Figure 1 shows a properly grounded radio, cabling, and antenna.

After a lightning arrestor has performed its job by protecting the equipment from an electrical surge, it will have to be replaced, or it may have a replaceable gas discharge tube (like a fuse). Fiber-optic cable can also be used to provide additional lightning protection.

A short piece of fiber-optic cable can be inserted into the Ethernet cable that connects the wireless bridge to the rest of the network. Ethernet-to-fiber adapters, known as transceivers, convert the electrical Ethernet signal to a light-based fiber signal and then back to Ethernet.

Since fiber-optic cable is constructed of glass and it uses light and not electricity to transmit data, it does not conduct electricity. The fiber-optic cable acts as a kind of safety net should the lightning arrestor fail due to a much higher transient current or even a direct lightning strike.

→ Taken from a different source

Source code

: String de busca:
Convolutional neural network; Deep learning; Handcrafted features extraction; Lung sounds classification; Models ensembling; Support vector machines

Realize that if there is a direct lightning strike to the antenna, you can plan on replacing all of the components from the fiberoptic cable to the antenna.

Furthermore, a direct lightning strike may also arc over the fiber link and still cause damage to equipment on the opposite side of the fiber link. Grounding the RF cables as well can help prevent this from happening.

Grounding Rods and Wires

When lightning strikes an object, it is looking for the path of least resistance, or more specifically, the path of least impedance. This is where lightning protection and grounding equipment come in to play. A grounding system, which is made up of a grounding rod and wires, provides a low-impedance path to the ground.

This low-impedance path is installed to encourage the lightning to travel through it instead of through your expensive electronic equipment. Grounding rods and wires are also used to create what is referred to as a common ground.

One way of creating a common ground is to drive a copper rod into the ground and connect your electrical and electronic equipment to this rod using wires or straps (grounding wires).

The grounding rod should be at least 6 feet long and should be fully driven into the ground, leaving enough of the rod accessible to attach the ground wires to it. By creating a common ground, you have created a path of least impedance for all of your equipment should lightning cause an electrical surge.

On tower structures, a ground rod should be placed off of each leg with a No. 2 tinned copper wire. These connections should be exothermically welded to the tower legs. A No. 2 tinned copper wire should also form a ring around the grounding rods.

The following diagram illustrates a proper grounding ring.

The dashed lines are No. 2 tinned copper wire and the circles are grounding rods. Ice bridges and building grounds should also be bonded to this ring to provide equal grounding potentials.